[Information shown]
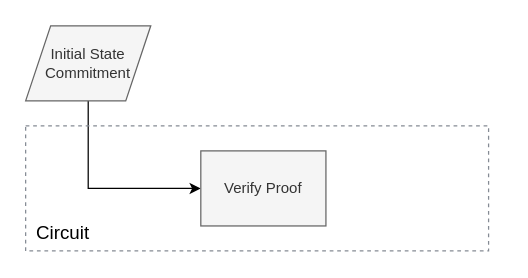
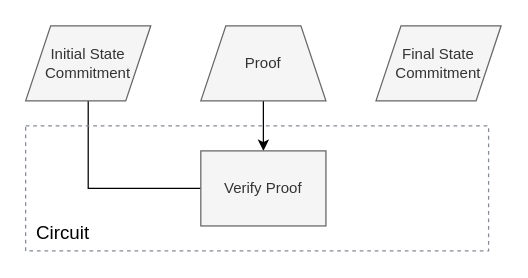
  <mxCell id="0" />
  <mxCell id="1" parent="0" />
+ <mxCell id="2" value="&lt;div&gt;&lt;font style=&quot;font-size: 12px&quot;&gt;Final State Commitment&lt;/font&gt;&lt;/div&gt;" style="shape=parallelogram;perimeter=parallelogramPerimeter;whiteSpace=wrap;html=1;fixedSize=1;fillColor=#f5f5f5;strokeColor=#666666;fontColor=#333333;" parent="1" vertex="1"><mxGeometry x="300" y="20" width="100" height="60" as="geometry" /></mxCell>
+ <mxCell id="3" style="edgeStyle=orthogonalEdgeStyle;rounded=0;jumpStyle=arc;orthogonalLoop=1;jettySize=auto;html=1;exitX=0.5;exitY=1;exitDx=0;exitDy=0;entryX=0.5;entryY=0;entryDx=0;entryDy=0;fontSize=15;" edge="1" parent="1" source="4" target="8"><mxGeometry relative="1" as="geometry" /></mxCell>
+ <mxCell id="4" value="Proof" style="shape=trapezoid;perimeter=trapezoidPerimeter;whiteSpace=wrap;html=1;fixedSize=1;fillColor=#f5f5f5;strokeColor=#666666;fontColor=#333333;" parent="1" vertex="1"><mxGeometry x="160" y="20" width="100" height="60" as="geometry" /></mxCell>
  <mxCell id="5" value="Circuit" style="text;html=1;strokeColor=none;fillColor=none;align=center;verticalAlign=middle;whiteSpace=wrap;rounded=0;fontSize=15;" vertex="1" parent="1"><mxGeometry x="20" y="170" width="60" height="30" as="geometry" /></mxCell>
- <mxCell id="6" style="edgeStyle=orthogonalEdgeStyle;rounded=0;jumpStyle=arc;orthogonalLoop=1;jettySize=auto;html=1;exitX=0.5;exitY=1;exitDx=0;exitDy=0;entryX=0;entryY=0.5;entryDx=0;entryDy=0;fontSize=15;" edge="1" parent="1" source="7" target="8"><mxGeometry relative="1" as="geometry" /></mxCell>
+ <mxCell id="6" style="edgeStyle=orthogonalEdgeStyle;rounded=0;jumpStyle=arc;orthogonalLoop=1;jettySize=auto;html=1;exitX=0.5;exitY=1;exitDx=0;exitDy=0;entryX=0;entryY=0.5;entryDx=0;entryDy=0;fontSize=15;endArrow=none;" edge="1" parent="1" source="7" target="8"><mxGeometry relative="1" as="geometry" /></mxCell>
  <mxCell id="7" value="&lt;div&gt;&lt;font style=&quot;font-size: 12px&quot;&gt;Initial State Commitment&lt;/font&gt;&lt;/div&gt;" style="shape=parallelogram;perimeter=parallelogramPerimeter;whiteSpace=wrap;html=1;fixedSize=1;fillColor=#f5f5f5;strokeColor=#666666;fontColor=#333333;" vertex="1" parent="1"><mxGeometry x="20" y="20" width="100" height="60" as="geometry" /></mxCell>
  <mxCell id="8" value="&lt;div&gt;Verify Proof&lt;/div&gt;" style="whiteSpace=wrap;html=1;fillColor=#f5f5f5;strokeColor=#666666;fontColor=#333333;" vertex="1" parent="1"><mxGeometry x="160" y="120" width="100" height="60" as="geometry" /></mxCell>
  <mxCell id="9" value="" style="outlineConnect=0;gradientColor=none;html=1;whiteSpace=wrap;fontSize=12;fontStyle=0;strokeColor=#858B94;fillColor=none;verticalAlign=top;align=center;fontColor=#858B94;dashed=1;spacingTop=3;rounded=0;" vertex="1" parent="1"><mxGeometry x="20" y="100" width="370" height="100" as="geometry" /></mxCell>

[What you are asked to do]
Rewrite each line of the records above as an item in a numbered list, skipping any blank lines and leaving out the pictures.

[Answer]
1.   <mxCell id="0" />
2.   <mxCell id="1" parent="0" />
3. + <mxCell id="2" value="&lt;div&gt;&lt;font style=&quot;font-size: 12px&quot;&gt;Final State Commitment&lt;/font&gt;&lt;/div&gt;" style="shape=parallelogram;perimeter=parallelogramPerimeter;whiteSpace=wrap;html=1;fixedSize=1;fillColor=#f5f5f5;strokeColor=#666666;fontColor=#333333;" parent="1" vertex="1"><mxGeometry x="300" y="20" width="100" height="60" as="geometry" /></mxCell>
4. + <mxCell id="3" style="edgeStyle=orthogonalEdgeStyle;rounded=0;jumpStyle=arc;orthogonalLoop=1;jettySize=auto;html=1;exitX=0.5;exitY=1;exitDx=0;exitDy=0;entryX=0.5;entryY=0;entryDx=0;entryDy=0;fontSize=15;" edge="1" parent="1" source="4" target="8"><mxGeometry relative="1" as="geometry" /></mxCell>
5. + <mxCell id="4" value="Proof" style="shape=trapezoid;perimeter=trapezoidPerimeter;whiteSpace=wrap;html=1;fixedSize=1;fillColor=#f5f5f5;strokeColor=#666666;fontColor=#333333;" parent="1" vertex="1"><mxGeometry x="160" y="20" width="100" height="60" as="geometry" /></mxCell>
6.   <mxCell id="5" value="Circuit" style="text;html=1;strokeColor=none;fillColor=none;align=center;verticalAlign=middle;whiteSpace=wrap;rounded=0;fontSize=15;" vertex="1" parent="1"><mxGeometry x="20" y="170" width="60" height="30" as="geometry" /></mxCell>
7. - <mxCell id="6" style="edgeStyle=orthogonalEdgeStyle;rounded=0;jumpStyle=arc;orthogonalLoop=1;jettySize=auto;html=1;exitX=0.5;exitY=1;exitDx=0;exitDy=0;entryX=0;entryY=0.5;entryDx=0;entryDy=0;fontSize=15;" edge="1" parent="1" source="7" target="8"><mxGeometry relative="1" as="geometry" /></mxCell>
8. + <mxCell id="6" style="edgeStyle=orthogonalEdgeStyle;rounded=0;jumpStyle=arc;orthogonalLoop=1;jettySize=auto;html=1;exitX=0.5;exitY=1;exitDx=0;exitDy=0;entryX=0;entryY=0.5;entryDx=0;entryDy=0;fontSize=15;endArrow=none;" edge="1" parent="1" source="7" target="8"><mxGeometry relative="1" as="geometry" /></mxCell>
9.   <mxCell id="7" value="&lt;div&gt;&lt;font style=&quot;font-size: 12px&quot;&gt;Initial State Commitment&lt;/font&gt;&lt;/div&gt;" style="shape=parallelogram;perimeter=parallelogramPerimeter;whiteSpace=wrap;html=1;fixedSize=1;fillColor=#f5f5f5;strokeColor=#666666;fontColor=#333333;" vertex="1" parent="1"><mxGeometry x="20" y="20" width="100" height="60" as="geometry" /></mxCell>
10.   <mxCell id="8" value="&lt;div&gt;Verify Proof&lt;/div&gt;" style="whiteSpace=wrap;html=1;fillColor=#f5f5f5;strokeColor=#666666;fontColor=#333333;" vertex="1" parent="1"><mxGeometry x="160" y="120" width="100" height="60" as="geometry" /></mxCell>
11.   <mxCell id="9" value="" style="outlineConnect=0;gradientColor=none;html=1;whiteSpace=wrap;fontSize=12;fontStyle=0;strokeColor=#858B94;fillColor=none;verticalAlign=top;align=center;fontColor=#858B94;dashed=1;spacingTop=3;rounded=0;" vertex="1" parent="1"><mxGeometry x="20" y="100" width="370" height="100" as="geometry" /></mxCell>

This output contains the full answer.